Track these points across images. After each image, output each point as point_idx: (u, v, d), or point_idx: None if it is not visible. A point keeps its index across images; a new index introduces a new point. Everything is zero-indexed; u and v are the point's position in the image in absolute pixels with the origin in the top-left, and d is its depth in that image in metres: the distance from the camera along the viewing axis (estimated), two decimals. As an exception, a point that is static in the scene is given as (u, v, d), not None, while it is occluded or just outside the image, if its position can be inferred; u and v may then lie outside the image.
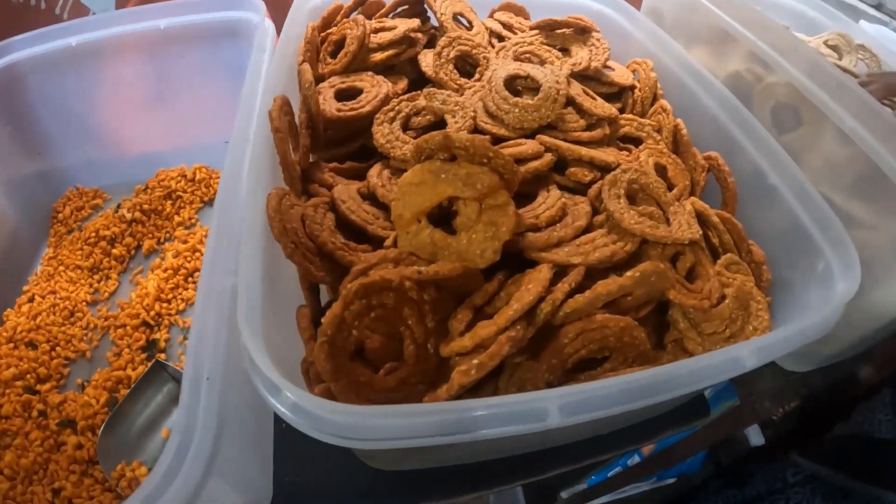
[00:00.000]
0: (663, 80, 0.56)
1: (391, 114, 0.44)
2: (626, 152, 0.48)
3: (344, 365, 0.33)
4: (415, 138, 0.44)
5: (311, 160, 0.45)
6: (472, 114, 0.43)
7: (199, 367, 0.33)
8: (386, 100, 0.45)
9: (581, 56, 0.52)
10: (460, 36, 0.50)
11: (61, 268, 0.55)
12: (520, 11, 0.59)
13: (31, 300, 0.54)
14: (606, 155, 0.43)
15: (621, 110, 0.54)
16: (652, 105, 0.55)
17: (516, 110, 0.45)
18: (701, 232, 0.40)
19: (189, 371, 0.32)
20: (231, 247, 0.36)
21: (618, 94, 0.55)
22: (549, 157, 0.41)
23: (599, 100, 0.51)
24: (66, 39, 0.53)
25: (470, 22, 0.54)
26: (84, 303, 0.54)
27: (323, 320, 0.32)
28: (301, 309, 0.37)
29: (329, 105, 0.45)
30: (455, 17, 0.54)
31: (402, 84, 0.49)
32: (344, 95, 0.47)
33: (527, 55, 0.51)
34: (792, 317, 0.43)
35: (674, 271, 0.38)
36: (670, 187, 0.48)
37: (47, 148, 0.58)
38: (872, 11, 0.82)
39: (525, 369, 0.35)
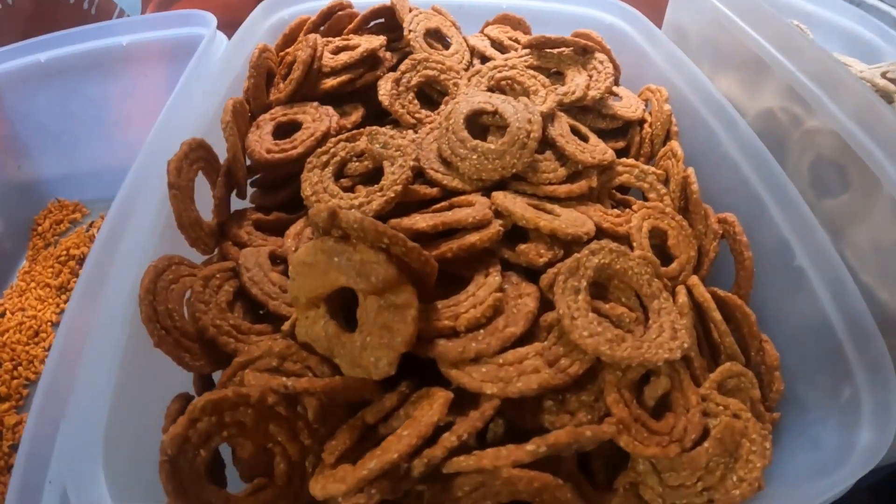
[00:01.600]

---

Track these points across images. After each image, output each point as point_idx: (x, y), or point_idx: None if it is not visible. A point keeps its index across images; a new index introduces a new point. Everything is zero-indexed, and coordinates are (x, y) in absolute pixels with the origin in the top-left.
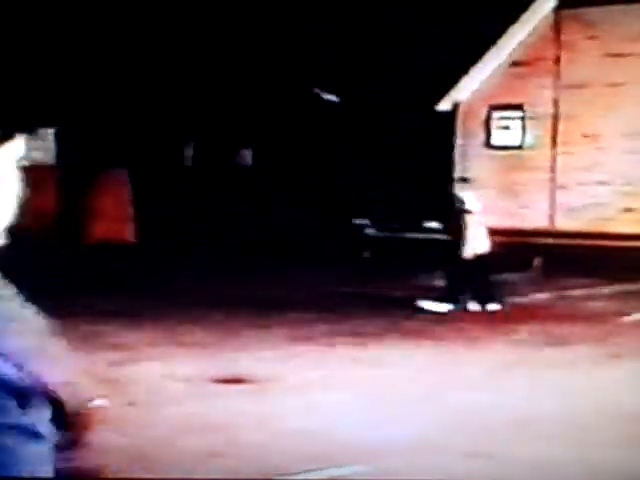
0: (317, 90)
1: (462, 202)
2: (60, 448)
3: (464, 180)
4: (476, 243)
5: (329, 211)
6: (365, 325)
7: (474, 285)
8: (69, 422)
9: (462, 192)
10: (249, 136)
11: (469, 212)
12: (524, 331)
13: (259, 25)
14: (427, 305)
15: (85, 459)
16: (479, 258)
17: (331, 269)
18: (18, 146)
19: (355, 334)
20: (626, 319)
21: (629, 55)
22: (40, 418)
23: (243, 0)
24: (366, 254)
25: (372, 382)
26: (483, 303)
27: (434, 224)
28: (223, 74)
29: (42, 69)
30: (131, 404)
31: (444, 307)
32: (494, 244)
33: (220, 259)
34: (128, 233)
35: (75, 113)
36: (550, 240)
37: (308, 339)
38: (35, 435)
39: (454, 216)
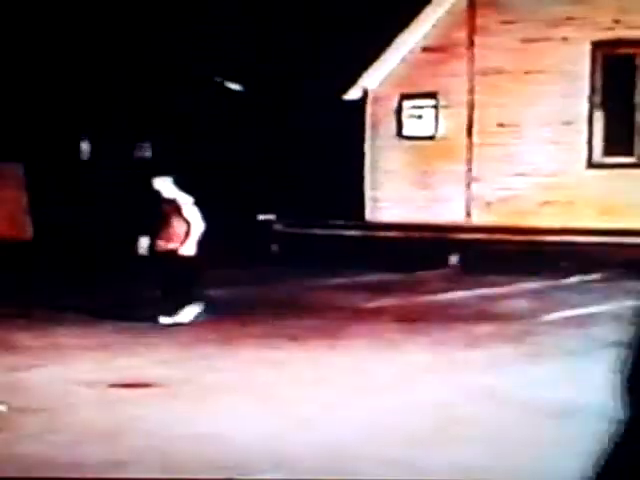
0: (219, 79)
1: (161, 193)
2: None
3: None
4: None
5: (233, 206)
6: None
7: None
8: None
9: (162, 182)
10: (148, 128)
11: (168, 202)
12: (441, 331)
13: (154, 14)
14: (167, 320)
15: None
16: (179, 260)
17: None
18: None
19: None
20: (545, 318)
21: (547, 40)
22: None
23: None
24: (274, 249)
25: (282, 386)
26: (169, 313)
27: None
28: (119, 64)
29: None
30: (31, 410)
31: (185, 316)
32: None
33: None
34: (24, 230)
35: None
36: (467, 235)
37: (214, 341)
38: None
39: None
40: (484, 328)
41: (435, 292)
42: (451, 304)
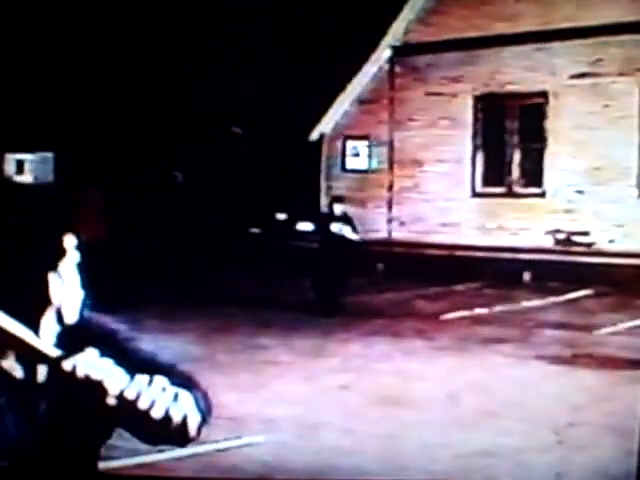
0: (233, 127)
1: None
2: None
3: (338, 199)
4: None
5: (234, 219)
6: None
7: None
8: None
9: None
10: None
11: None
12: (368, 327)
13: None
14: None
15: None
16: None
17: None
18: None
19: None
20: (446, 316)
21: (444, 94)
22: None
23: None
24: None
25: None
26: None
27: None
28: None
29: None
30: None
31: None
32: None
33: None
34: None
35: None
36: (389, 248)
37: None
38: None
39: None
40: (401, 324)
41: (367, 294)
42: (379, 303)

--

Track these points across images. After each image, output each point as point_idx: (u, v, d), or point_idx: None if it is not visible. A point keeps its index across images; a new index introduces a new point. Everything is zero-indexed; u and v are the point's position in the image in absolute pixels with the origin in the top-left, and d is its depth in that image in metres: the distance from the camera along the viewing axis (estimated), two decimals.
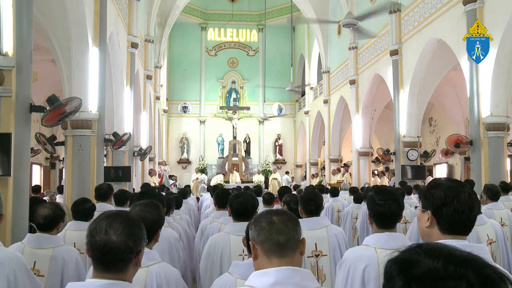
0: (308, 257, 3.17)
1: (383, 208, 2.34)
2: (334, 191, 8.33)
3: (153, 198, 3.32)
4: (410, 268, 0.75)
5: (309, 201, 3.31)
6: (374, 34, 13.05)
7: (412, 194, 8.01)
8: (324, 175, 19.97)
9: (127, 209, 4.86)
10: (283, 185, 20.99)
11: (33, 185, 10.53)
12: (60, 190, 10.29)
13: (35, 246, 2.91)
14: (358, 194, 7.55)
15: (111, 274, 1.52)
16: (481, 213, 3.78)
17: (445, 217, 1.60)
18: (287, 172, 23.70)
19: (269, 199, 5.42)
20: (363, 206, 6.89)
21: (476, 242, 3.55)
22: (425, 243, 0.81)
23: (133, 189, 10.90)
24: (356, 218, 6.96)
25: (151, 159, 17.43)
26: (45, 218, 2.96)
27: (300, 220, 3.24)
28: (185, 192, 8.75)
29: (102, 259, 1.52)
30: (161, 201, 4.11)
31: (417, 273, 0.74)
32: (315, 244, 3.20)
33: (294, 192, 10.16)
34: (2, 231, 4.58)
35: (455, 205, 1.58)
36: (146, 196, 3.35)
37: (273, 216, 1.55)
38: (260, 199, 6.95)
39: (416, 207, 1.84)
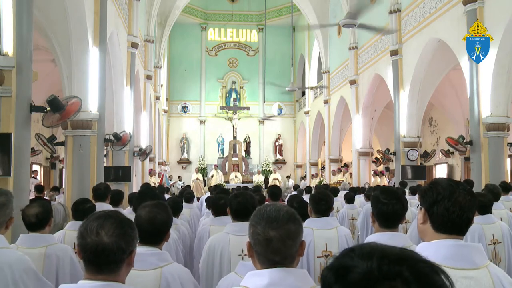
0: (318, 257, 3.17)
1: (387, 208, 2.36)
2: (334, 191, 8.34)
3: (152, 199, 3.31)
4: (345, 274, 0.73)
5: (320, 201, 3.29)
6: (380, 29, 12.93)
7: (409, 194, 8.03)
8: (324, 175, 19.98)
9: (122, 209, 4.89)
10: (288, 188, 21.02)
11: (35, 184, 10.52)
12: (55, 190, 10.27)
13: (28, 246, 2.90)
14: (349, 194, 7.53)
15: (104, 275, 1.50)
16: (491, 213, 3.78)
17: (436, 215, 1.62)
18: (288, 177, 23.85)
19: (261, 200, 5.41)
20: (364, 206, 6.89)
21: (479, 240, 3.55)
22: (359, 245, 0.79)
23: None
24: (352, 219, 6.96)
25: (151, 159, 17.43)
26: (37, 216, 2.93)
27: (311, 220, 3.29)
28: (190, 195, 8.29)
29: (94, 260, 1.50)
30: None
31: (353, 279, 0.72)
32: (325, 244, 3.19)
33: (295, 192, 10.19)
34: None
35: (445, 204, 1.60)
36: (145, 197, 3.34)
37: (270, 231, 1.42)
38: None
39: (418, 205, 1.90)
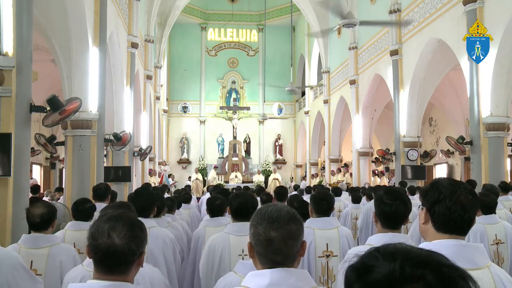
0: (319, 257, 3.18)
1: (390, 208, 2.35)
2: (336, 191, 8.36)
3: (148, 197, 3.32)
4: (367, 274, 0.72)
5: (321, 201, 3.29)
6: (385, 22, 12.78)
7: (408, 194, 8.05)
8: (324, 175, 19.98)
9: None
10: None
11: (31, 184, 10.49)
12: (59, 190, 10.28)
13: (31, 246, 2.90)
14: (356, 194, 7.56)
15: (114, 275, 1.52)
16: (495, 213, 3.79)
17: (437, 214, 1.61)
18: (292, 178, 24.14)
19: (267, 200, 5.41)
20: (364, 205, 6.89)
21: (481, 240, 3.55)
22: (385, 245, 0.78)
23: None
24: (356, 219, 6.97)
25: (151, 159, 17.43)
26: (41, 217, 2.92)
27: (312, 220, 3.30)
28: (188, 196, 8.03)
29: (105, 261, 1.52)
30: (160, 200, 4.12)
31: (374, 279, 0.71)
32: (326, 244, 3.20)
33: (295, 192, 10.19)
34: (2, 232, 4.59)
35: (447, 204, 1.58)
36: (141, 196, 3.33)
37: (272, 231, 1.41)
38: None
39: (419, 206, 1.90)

**ABOUT THIS EXERCISE**
What's needed is an exact copy of the lines above from the one with "31: (402, 84, 0.49)" through the one with "[00:01.600]", both included; the pictures stay out.

**RESPONSE BOX**
31: (402, 84, 0.49)
32: (344, 95, 0.47)
33: (527, 55, 0.51)
34: (792, 317, 0.43)
35: (674, 271, 0.38)
36: (670, 187, 0.48)
37: (47, 148, 0.58)
38: (872, 11, 0.82)
39: (525, 369, 0.35)
[00:01.600]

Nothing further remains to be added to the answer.